In einem Verfahren, in dem meinem Mandanten vorgeworfen wird, er habe seine Kinder vor Jahren missbraucht, hat die Staatsanwaltschaft Anklage erhoben und bereits in der Anklageschrift Ausführungen dazu gemacht, weshalb es der Einholung von Glaubhaftigkeitsgutachten in Bezug auf die Aussagen der Kinder, die zu den behaupteten Tatzeitpunkten noch nicht einmal 10 Jahre alt gewesen sein sollen, nicht bedürfe. Unter anderem wurde die fehlende Notwendigkeit damit erklärt, dass die Strafkammer, die den Fall zu entscheiden habe, seit vielen Jahren erfahren sei mit derartigen Prozessen und über die notwendige Sachkunde bei der Anwendung aussagepsychologischer Glaubwürdigkeitskriterien verfüge. Den beteiligten Schöffen könne die Kammer ihre eigene Sachkunde im Übrigen vermitteln.

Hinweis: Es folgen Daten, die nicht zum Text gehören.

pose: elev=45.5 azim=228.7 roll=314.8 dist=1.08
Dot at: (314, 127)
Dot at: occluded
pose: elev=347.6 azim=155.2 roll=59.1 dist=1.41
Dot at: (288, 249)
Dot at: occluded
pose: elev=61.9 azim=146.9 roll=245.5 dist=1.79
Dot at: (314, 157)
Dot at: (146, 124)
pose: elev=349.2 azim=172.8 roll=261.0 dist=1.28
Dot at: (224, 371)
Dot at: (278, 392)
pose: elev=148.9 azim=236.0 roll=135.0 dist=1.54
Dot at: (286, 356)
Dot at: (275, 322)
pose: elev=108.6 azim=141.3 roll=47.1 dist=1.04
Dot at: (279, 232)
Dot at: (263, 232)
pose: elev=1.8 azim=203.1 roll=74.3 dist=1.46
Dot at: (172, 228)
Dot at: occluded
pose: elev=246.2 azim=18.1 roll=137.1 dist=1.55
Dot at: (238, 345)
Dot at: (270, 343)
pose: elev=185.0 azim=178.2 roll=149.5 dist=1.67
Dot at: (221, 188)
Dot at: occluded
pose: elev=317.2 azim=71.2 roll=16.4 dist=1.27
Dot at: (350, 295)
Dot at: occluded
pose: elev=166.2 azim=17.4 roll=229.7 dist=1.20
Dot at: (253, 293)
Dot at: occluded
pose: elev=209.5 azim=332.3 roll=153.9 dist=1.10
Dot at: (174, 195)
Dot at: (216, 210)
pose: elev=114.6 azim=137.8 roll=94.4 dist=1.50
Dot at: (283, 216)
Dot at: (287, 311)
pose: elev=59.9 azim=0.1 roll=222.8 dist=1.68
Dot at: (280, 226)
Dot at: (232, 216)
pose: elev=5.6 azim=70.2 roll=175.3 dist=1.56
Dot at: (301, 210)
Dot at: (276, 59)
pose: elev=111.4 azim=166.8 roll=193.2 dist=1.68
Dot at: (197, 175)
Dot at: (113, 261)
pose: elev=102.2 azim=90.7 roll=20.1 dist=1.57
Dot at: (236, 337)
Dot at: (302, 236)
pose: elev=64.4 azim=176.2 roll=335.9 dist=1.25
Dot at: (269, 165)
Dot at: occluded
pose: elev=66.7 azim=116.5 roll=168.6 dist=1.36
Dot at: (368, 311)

So einfach soll das also sein. Die Richter werden schon wissen, wie sie die Aussagen von Kindern zu werten haben und da es für einen Angeklagten in so einem Fall auch nur um mehrjährige Freiheitsstrafen im Falle der Verurteilung geht, soll mal großmütig davon abgesehen werden, Experten zu befragen. Zum Vergleich: in keinem Sorge- und Umgangsrechtsverfahren beim Familiengericht wird ohne Anhörung des Jugendamtes entschieden und oft werden familienpsychologische Gutachten eingeholt. In diesen Verfahren geht es "nur" um elterliche Sorge und Umgang, niemandem droht ein Freiheitsentzug.
In meinem Antrag auf Einholung aussagepsychologischer Gutachten habe ich mich darauf beschränkt, kurz darzulegen, weshalb es sich auch bei einer erfahrenen Strafkammer gebietet, bei der Beurteilung der Glaubwürdigkeit kindlicher Zeugen Expertenrat einzuholen.
Nur wenige Tage später ging mir der kurze Beschluss der Strafkammer zu. Die Richter haben die Einholung von Glaubhaftigkeitsgutachten angeordnet.